▽

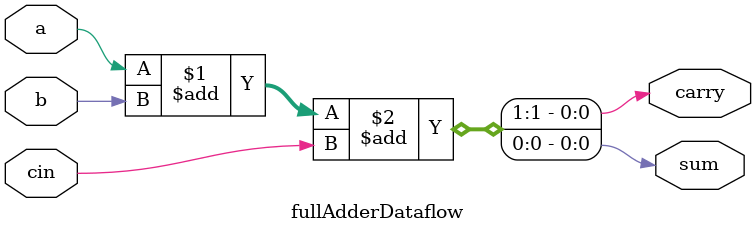
<source format=v>
module fullAdderDataflow (carry, sum, a, b, cin);

output carry, sum;
input a, b, cin;

assign {carry,sum} = a + b + cin;

endmodule

</source>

△

### [What the task asks]
Wherever the string "carry" occurs in the listing, return the line it sits on.

### [Answer space]
module fullAdderDataflow (carry, sum, a, b, cin);
output carry, sum;
assign {carry,sum} = a + b + cin;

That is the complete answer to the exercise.